"Memories of Murder" (2003)



When I eventually update my Top Movies Rankings, Memories of Murder (2003) will almost certainly place near the top. It is a fresh and layered take on one of my favorite guilty pleasures: the serial-killer procedural.

Bong Joon-ho offers a fictionalized account of Korea’s first known serial killer. At the time of filming the case was still unsolved, but that hardly matters, because the film is not ultimately about catching or preventing murders. It is about how ordinary people confront evil and danger in the world. How do we fight it?

The story follows two detectives with opposite temperaments. Park Doo-man relies on instinct, hunches, and raw emotion. He thinks he can feel evil. Seo Tae-yoon, by contrast, trusts reason, logic, and hard evidence. Around them orbit two other figures: a young female officer who quietly contributes but is ignored by the men around her, and a violent brute whose interrogation methods reveal that evil can be found within the system itself.

Together they chase the killer yet remain one step behind at every turn. False leads abound, and the suspects they pursue prove innocent. Bong makes it clear that neither intuition nor science is enough: Doo-man’s instincts fail him, and Seo’s data trails collapse into uncertainty.
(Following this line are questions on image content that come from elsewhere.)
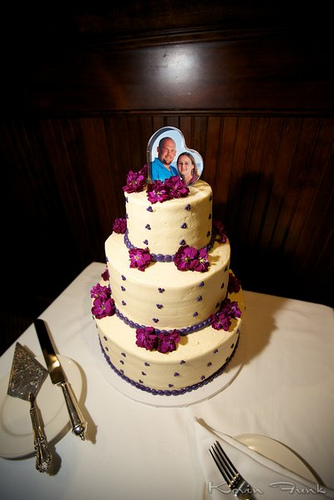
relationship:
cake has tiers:
[90, 125, 249, 400] [82, 183, 261, 398]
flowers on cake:
[122, 167, 196, 204] [90, 125, 249, 400]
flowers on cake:
[108, 220, 230, 271] [90, 125, 249, 400]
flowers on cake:
[90, 283, 245, 352] [90, 125, 249, 400]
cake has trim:
[90, 125, 249, 400] [120, 233, 176, 264]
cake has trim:
[90, 125, 249, 400] [112, 308, 224, 334]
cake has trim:
[90, 125, 249, 400] [104, 370, 237, 397]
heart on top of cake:
[144, 124, 210, 186] [90, 125, 249, 400]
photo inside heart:
[153, 137, 196, 181] [144, 124, 210, 186]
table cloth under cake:
[2, 256, 333, 497] [90, 125, 249, 400]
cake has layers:
[90, 125, 249, 400] [82, 183, 261, 398]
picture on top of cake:
[153, 137, 196, 181] [90, 125, 249, 400]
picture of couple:
[153, 137, 196, 181] [156, 138, 196, 174]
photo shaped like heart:
[153, 137, 196, 181] [144, 124, 210, 186]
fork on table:
[207, 441, 260, 498] [0, 242, 332, 496]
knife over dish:
[33, 315, 88, 448] [1, 343, 93, 476]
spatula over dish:
[4, 337, 59, 475] [1, 343, 93, 476]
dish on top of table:
[1, 343, 93, 476] [0, 242, 332, 496]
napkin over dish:
[195, 431, 330, 497] [234, 428, 322, 483]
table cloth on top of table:
[2, 256, 333, 497] [0, 242, 332, 496]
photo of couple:
[153, 137, 196, 181] [156, 138, 196, 174]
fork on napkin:
[207, 441, 260, 498] [195, 431, 330, 497]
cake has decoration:
[90, 125, 249, 400] [144, 124, 210, 186]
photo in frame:
[153, 137, 196, 181] [139, 127, 210, 184]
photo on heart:
[153, 137, 196, 181] [144, 124, 210, 186]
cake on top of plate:
[90, 125, 249, 400] [98, 354, 251, 411]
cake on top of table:
[90, 125, 249, 400] [0, 242, 332, 496]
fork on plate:
[207, 441, 260, 498] [234, 428, 322, 483]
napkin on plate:
[195, 431, 330, 497] [234, 428, 322, 483]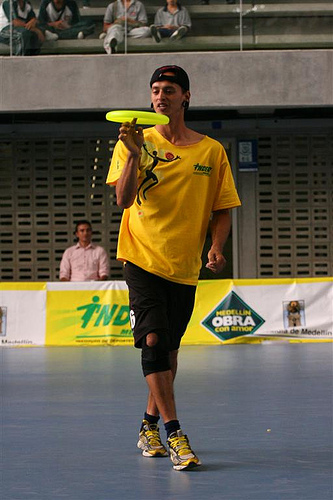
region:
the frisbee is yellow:
[102, 107, 171, 127]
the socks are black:
[141, 408, 182, 435]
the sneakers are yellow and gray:
[136, 415, 201, 471]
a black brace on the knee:
[137, 319, 173, 377]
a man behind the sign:
[55, 215, 114, 344]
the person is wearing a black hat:
[146, 62, 192, 119]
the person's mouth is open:
[144, 64, 193, 124]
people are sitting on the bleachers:
[1, 0, 194, 56]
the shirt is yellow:
[104, 126, 240, 285]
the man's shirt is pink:
[59, 219, 113, 285]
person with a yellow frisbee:
[104, 63, 225, 458]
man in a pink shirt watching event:
[49, 216, 115, 281]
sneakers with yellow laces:
[118, 420, 200, 470]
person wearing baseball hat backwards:
[111, 64, 204, 152]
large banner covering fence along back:
[17, 273, 322, 345]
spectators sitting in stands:
[5, 0, 193, 63]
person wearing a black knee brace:
[134, 317, 172, 382]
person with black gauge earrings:
[140, 99, 197, 113]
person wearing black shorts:
[117, 253, 205, 349]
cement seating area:
[218, 1, 324, 46]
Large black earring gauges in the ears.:
[150, 99, 188, 107]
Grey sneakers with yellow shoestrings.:
[132, 421, 200, 471]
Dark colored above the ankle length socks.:
[137, 414, 181, 435]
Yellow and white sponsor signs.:
[1, 277, 331, 343]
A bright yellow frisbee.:
[104, 110, 172, 123]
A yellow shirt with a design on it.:
[107, 128, 241, 286]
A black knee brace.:
[135, 333, 169, 374]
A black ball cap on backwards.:
[146, 64, 195, 84]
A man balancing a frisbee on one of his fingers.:
[106, 62, 237, 468]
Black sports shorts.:
[124, 262, 195, 349]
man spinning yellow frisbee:
[100, 98, 185, 150]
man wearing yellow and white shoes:
[168, 429, 194, 471]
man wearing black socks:
[156, 413, 187, 448]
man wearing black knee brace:
[138, 327, 181, 382]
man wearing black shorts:
[124, 293, 193, 327]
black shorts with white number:
[121, 307, 144, 332]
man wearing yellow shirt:
[104, 134, 219, 263]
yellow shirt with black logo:
[141, 142, 168, 201]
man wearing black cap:
[145, 60, 212, 98]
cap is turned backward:
[145, 62, 200, 94]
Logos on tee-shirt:
[137, 137, 218, 210]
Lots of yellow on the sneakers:
[122, 421, 209, 473]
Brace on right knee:
[126, 317, 180, 382]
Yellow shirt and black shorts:
[79, 113, 268, 353]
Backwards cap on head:
[134, 52, 203, 95]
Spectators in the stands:
[2, 1, 221, 65]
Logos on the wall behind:
[3, 276, 332, 347]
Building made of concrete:
[2, 37, 330, 120]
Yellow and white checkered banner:
[2, 277, 331, 358]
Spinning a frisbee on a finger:
[82, 101, 180, 217]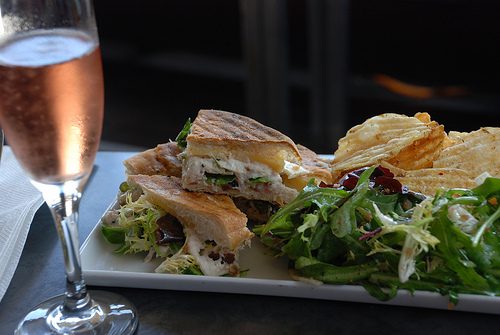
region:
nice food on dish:
[123, 51, 471, 311]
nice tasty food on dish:
[75, 95, 491, 301]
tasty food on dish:
[89, 94, 481, 316]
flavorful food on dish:
[91, 100, 475, 300]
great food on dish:
[84, 91, 487, 313]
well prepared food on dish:
[93, 97, 483, 312]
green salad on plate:
[273, 184, 465, 289]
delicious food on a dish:
[90, 97, 493, 311]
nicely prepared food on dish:
[110, 85, 490, 309]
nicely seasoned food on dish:
[124, 95, 487, 307]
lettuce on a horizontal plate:
[312, 192, 424, 263]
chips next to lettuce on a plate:
[342, 115, 429, 165]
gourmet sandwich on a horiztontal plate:
[182, 110, 301, 205]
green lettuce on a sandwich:
[117, 204, 154, 250]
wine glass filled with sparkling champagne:
[0, 1, 136, 333]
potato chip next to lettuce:
[380, 159, 473, 195]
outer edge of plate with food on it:
[105, 272, 246, 291]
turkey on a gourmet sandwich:
[190, 159, 273, 181]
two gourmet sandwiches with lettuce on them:
[102, 110, 300, 275]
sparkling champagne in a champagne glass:
[0, 32, 100, 184]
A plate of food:
[96, 42, 489, 287]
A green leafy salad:
[267, 184, 492, 271]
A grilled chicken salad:
[182, 92, 310, 208]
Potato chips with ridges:
[331, 109, 432, 175]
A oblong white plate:
[83, 221, 359, 308]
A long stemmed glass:
[1, 46, 139, 334]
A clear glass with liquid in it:
[1, 14, 129, 334]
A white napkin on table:
[0, 182, 33, 259]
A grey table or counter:
[156, 302, 248, 334]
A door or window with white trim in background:
[181, 7, 367, 110]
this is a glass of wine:
[0, 0, 139, 333]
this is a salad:
[251, 186, 498, 303]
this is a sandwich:
[100, 105, 325, 276]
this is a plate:
[65, 153, 498, 318]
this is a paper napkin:
[2, 138, 70, 312]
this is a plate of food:
[66, 105, 496, 311]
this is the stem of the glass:
[30, 180, 104, 299]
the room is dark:
[100, 0, 496, 152]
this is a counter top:
[0, 148, 497, 330]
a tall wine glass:
[1, 0, 141, 331]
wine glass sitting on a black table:
[4, 1, 141, 334]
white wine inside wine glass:
[4, 27, 109, 186]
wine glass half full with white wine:
[3, 1, 148, 333]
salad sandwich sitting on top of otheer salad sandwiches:
[184, 101, 296, 206]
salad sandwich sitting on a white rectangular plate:
[113, 160, 253, 275]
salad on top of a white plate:
[274, 172, 498, 305]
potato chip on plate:
[320, 111, 429, 174]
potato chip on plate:
[383, 156, 476, 200]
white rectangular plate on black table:
[79, 141, 497, 312]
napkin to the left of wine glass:
[3, 147, 45, 324]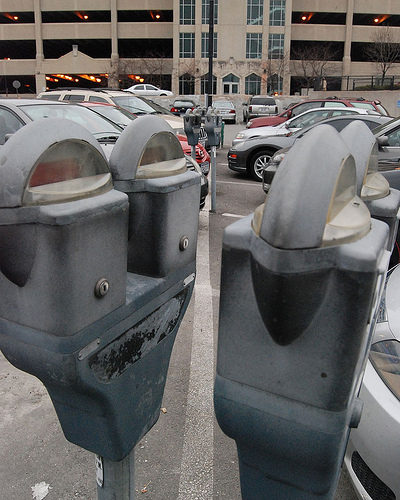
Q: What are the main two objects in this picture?
A: Parking meters.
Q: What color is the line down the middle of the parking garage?
A: White.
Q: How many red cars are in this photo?
A: Two.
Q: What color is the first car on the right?
A: Silver.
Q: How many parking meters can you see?
A: Four.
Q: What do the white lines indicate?
A: Parking space.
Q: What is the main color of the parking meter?
A: Grey.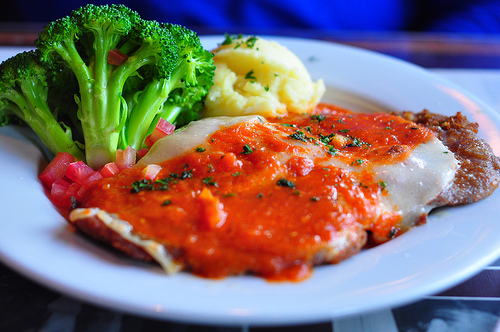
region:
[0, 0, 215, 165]
green colored broccoli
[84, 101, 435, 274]
a red tomato based sauce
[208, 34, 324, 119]
a mound of yellowish mashed potatoes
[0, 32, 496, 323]
a round white colored plate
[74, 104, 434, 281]
meat covered with a red sauce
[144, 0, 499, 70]
a person wearing blue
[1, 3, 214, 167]
green broccoli steamed on plate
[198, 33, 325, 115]
white mashed potatoes on plate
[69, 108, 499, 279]
pasta and sauce on plate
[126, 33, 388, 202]
green sprinkled seasoning on food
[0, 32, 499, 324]
white circular plate with food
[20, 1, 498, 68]
person is wearing blue shirt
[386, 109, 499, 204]
red meat sauce on plate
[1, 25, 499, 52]
wood edge on table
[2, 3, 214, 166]
bunch of cooked broccoli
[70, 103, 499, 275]
cheese and sauce on veal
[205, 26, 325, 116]
mashed potato with sprinkled parsley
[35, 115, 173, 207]
chopped red radish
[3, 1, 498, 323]
food on a white plate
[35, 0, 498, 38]
person wearing blue shirt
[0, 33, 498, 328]
round white ceramic plate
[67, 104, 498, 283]
veal parmesan on a plate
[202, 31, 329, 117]
mashed potatoes on a plate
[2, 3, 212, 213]
broccoli next to chopped radish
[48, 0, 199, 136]
Broccoli is on the plate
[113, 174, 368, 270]
A sort of dressing on the food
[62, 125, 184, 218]
Some slices of tomatos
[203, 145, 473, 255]
A sort of meat on the plate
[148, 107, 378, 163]
The food is all touching each other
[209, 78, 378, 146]
Mashed potatoes are on the plate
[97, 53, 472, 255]
A lot of good food on the plate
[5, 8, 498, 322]
round white plate holding a dinner meal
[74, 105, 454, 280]
bits of green herb sprinkled over tomato sauce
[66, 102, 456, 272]
melted white cheese under tomato sauce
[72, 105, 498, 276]
sauce and cheese over fried cutlet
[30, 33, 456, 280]
food on the plate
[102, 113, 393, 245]
seasoning on the food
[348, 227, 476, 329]
edge of the plate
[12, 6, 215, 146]
green food on plate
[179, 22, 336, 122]
white food on plate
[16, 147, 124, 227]
red food on the plate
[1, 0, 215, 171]
agreen broccoli head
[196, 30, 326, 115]
a small serving of mashed potatoes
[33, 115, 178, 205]
finely diced tomatoes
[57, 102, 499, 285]
chicken breast with sauce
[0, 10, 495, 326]
a plate of food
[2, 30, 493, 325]
white ceramic plate with food on it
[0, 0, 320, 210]
green red and white vegetables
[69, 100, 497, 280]
a piece opf meat with red sauce on it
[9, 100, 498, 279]
an entree coverd in sauce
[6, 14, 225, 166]
green colored broccoli on plate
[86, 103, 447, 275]
red pasta sauce on plate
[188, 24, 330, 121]
yellow mashed potatoes on plate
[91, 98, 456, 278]
piece of chicken on plate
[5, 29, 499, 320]
white colored plate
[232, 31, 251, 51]
green onions on mashed potatoes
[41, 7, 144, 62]
green broccoli head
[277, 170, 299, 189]
chives on the red sauce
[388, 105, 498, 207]
brown piece of meat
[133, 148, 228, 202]
green toppings on the food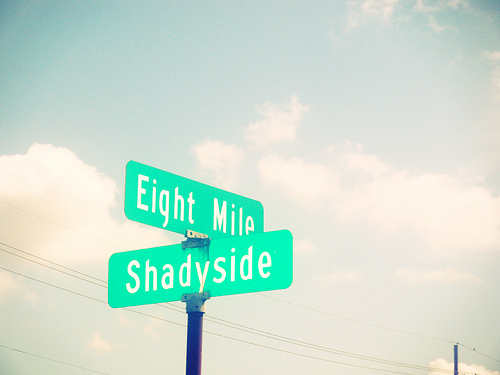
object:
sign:
[79, 160, 333, 308]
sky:
[26, 26, 472, 331]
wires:
[33, 255, 427, 373]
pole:
[180, 299, 211, 375]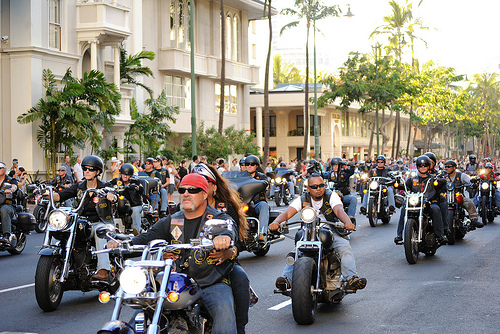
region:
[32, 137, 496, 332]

Even when they corner a convincing suspect, the evidence is inconclusive. They cannot know for sure who the monster is.

Adding to the ambiguity, nearly the entire film (except for its bookends) is shot in muted, desaturated tones, as if the story itself is a hazy, unreliable memory. The deeper question seems to be this: How can humanity combat evil when, first, we cannot perceive enough of reality to identify it with certainty, and second, when traces of evil exist within all of us?

The film ends without resolution. Years later, Park Doo-man revisits the site of the first murder and hears that the killer himself once returned there. But no description of the man can be offered—he was too ordinary, too unremarkable. In that haunting moment Doo-man looks directly at the camera, suggesting the killer could be anyone. The evil could be us.

In real life, the murderer was finally caught years after the film’s release. Chillingly, he had seen Memories of Murder in theaters. He felt nothing. The unsettling question is left for us: when we face evil—whether out there in the world or in here within ourselves—do we feel anything at all?